| Dataset items |
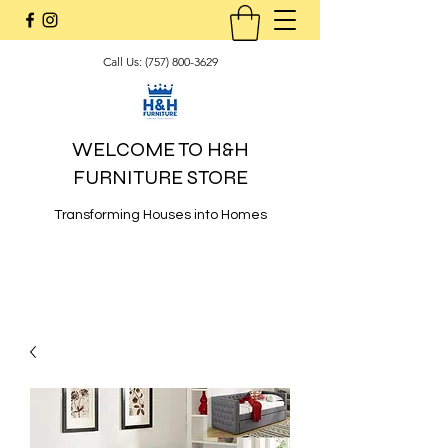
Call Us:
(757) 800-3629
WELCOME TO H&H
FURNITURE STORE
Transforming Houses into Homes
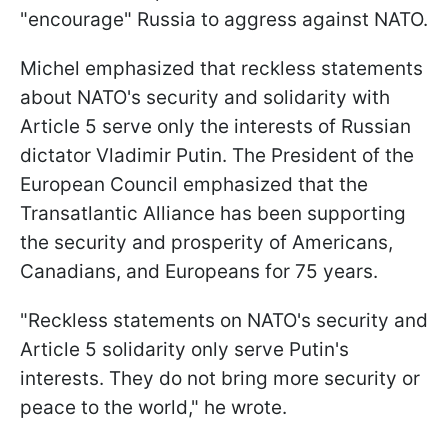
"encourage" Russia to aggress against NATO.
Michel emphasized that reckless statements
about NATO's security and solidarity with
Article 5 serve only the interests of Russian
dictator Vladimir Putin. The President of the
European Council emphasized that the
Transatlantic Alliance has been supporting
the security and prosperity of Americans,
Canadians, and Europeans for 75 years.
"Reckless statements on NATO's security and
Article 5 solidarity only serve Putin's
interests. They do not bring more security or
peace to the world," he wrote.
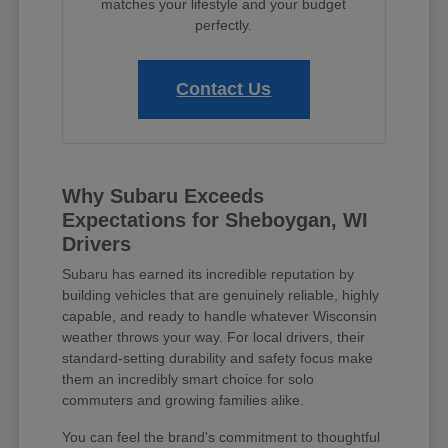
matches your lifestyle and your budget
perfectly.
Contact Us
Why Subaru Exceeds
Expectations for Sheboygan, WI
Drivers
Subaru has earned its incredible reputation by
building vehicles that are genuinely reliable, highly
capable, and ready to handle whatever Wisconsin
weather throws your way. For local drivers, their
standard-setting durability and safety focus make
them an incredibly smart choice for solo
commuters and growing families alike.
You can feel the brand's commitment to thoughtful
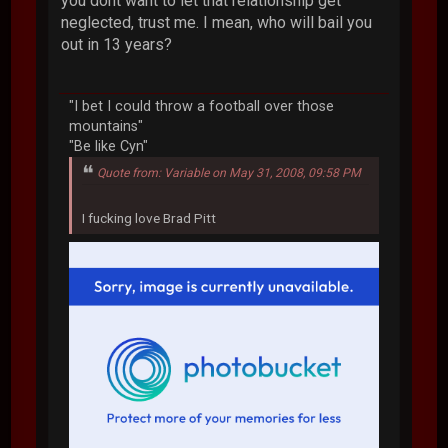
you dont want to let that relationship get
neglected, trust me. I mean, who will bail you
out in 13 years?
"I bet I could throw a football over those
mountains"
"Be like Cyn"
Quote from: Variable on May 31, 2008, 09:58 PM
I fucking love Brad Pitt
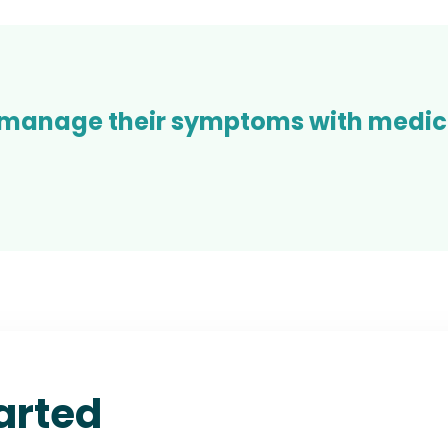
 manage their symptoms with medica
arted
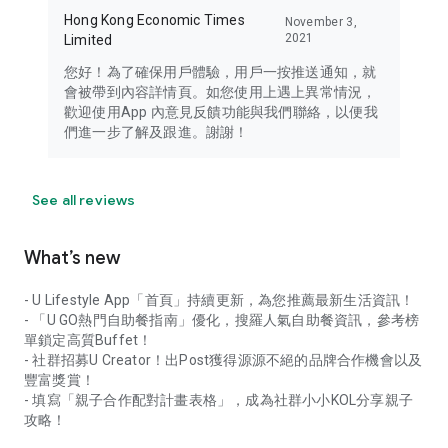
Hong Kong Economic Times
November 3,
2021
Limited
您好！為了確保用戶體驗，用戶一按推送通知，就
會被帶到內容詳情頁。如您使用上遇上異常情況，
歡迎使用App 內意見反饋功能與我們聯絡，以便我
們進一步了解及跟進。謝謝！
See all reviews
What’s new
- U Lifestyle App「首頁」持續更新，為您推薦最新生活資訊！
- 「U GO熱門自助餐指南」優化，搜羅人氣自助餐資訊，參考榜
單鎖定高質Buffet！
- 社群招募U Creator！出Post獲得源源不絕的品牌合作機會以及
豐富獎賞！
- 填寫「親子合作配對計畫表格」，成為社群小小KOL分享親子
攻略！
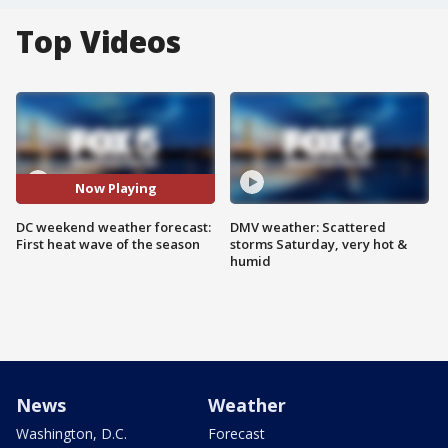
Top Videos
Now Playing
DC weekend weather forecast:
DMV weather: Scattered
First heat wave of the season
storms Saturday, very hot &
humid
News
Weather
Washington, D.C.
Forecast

| Exercise description |
Reproduce nothing but the lines that run from the line containing "Article 5 solidarity only serve Putin's" through the last line of the records, inclusive. Omit the pictures.

| Reply to the exercise |
Article 5 solidarity only serve Putin's
interests. They do not bring more security or
peace to the world," he wrote.
matches your lifestyle and your budget
perfectly.
Contact Us
Why Subaru Exceeds
Expectations for Sheboygan, WI
Drivers
Subaru has earned its incredible reputation by
building vehicles that are genuinely reliable, highly
capable, and ready to handle whatever Wisconsin
weather throws your way. For local drivers, their
standard-setting durability and safety focus make
them an incredibly smart choice for solo
commuters and growing families alike.
You can feel the brand's commitment to thoughtful
you dont want to let that relationship get
neglected, trust me. I mean, who will bail you
out in 13 years?
"I bet I could throw a football over those
mountains"
"Be like Cyn"
Quote from: Variable on May 31, 2008, 09:58 PM
I fucking love Brad Pitt
 manage their symptoms with medica
arted
Hong Kong Economic Times
November 3,
2021
Limited
您好！為了確保用戶體驗，用戶一按推送通知，就
會被帶到內容詳情頁。如您使用上遇上異常情況，
歡迎使用App 內意見反饋功能與我們聯絡，以便我
們進一步了解及跟進。謝謝！
See all reviews
What’s new
- U Lifestyle App「首頁」持續更新，為您推薦最新生活資訊！
- 「U GO熱門自助餐指南」優化，搜羅人氣自助餐資訊，參考榜
單鎖定高質Buffet！
- 社群招募U Creator！出Post獲得源源不絕的品牌合作機會以及
豐富獎賞！
- 填寫「親子合作配對計畫表格」，成為社群小小KOL分享親子
攻略！
Top Videos
Now Playing
DC weekend weather forecast:
DMV weather: Scattered
First heat wave of the season
storms Saturday, very hot &
humid
News
Weather
Washington, D.C.
Forecast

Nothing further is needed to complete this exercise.